▶ [Erfasste Daten]
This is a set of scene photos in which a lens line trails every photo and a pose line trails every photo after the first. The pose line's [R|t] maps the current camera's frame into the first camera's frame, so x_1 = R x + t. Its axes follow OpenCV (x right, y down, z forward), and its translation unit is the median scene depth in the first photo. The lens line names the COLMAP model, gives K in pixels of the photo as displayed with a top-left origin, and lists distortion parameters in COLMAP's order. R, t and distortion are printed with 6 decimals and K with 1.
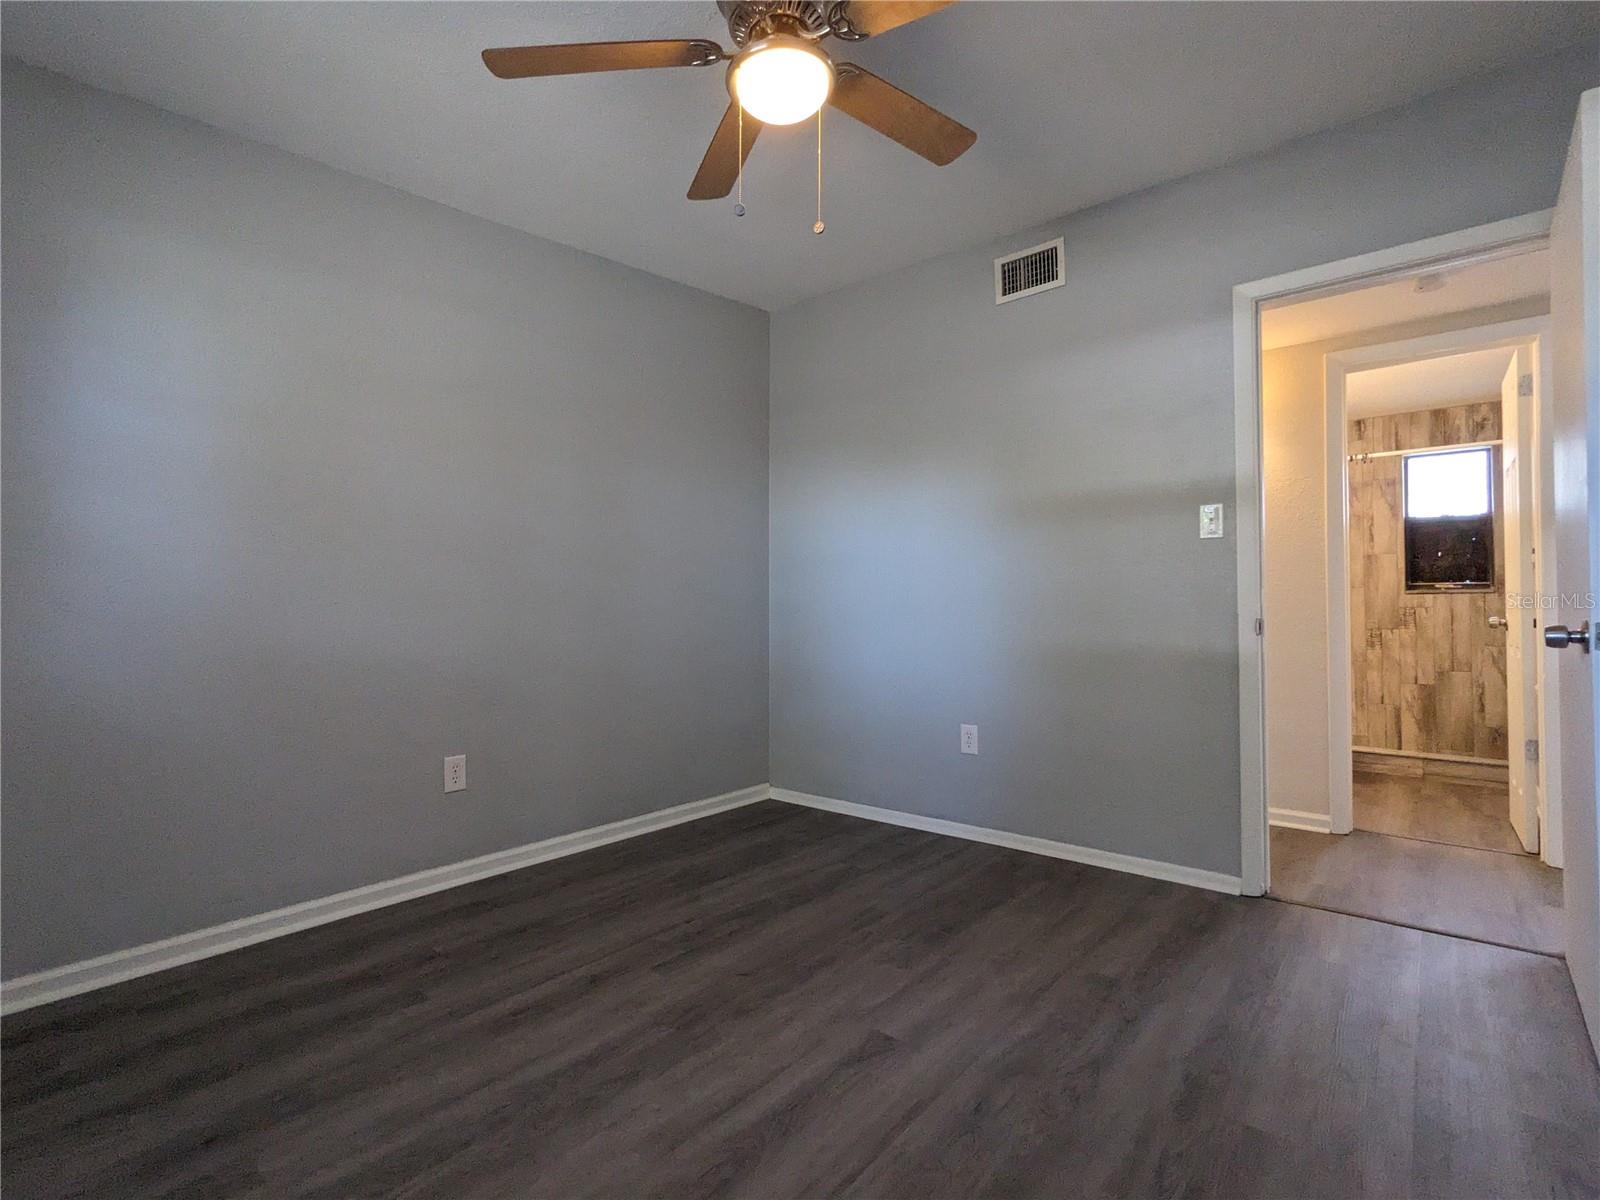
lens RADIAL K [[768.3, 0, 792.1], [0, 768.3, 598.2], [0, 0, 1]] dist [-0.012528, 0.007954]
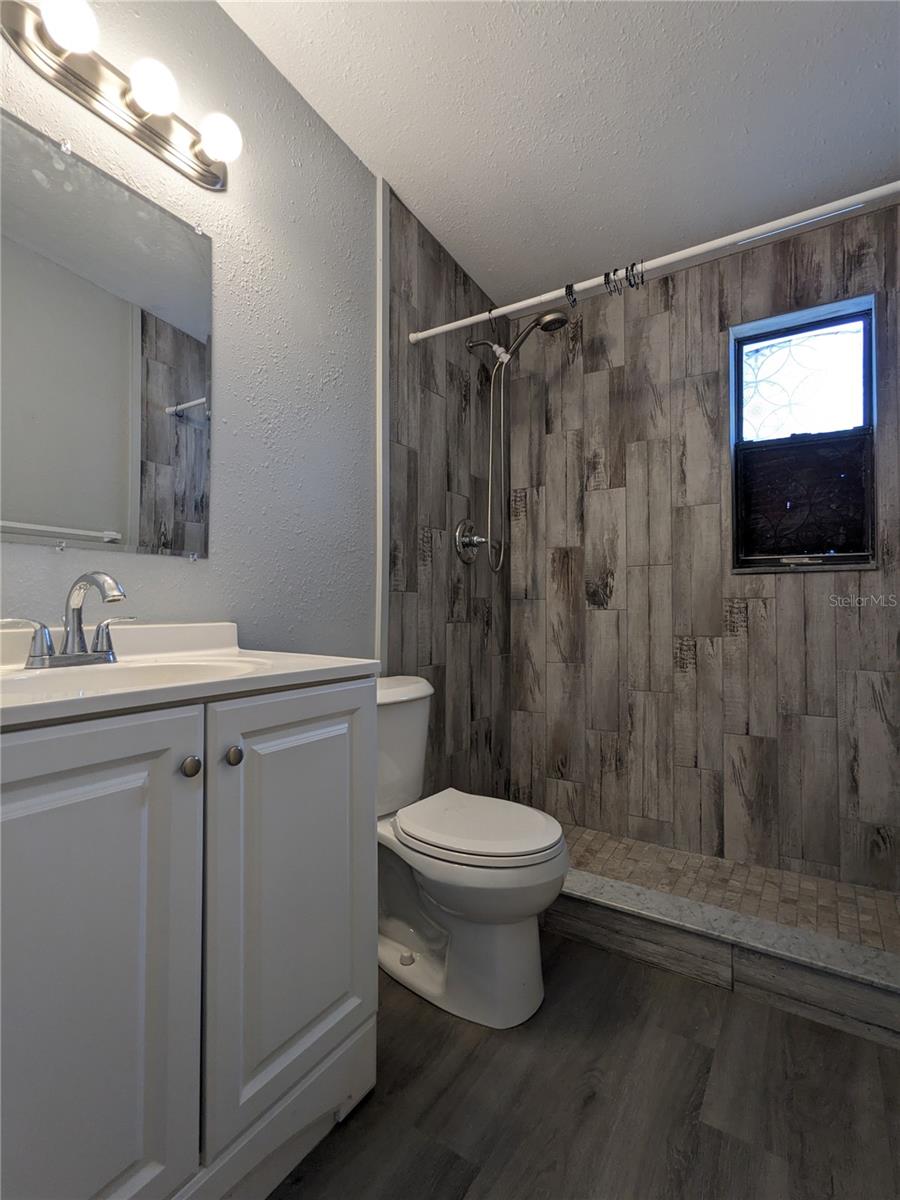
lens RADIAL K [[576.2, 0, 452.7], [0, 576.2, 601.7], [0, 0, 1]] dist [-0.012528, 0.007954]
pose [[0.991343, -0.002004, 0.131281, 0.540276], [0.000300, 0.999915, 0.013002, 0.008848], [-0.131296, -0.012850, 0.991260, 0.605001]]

==

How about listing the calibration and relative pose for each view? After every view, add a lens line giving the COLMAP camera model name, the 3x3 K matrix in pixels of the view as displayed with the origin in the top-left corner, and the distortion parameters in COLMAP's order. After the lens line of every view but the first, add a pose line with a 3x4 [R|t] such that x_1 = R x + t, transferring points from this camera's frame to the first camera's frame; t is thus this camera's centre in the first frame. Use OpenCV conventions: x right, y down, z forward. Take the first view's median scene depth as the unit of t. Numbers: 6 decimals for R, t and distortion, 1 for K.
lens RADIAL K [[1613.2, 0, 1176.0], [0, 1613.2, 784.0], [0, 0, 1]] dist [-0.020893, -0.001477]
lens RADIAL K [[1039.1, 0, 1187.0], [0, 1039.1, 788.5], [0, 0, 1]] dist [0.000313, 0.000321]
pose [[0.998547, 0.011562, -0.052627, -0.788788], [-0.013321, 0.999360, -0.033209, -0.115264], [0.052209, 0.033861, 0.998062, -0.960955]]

▶ [Aufgabe]
Gib die Zeilen von der Zeile mit „How about listing“ bis einschließlich der Zeile mit „0.033861, 0.998062, -0.960955]]“ erneut aus. Ersetze darin „lens line“ durch „camera line“ und lass alles andere unverändert.

▶ [Schriftliche Antwort]
How about listing the calibration and relative pose for each view? After every view, add a camera line giving the COLMAP camera model name, the 3x3 K matrix in pixels of the view as displayed with the origin in the top-left corner, and the distortion parameters in COLMAP's order. After the camera line of every view but the first, add a pose line with a 3x4 [R|t] such that x_1 = R x + t, transferring points from this camera's frame to the first camera's frame; t is thus this camera's centre in the first frame. Use OpenCV conventions: x right, y down, z forward. Take the first view's median scene depth as the unit of t. Numbers: 6 decimals for R, t and distortion, 1 for K.
lens RADIAL K [[1613.2, 0, 1176.0], [0, 1613.2, 784.0], [0, 0, 1]] dist [-0.020893, -0.001477]
lens RADIAL K [[1039.1, 0, 1187.0], [0, 1039.1, 788.5], [0, 0, 1]] dist [0.000313, 0.000321]
pose [[0.998547, 0.011562, -0.052627, -0.788788], [-0.013321, 0.999360, -0.033209, -0.115264], [0.052209, 0.033861, 0.998062, -0.960955]]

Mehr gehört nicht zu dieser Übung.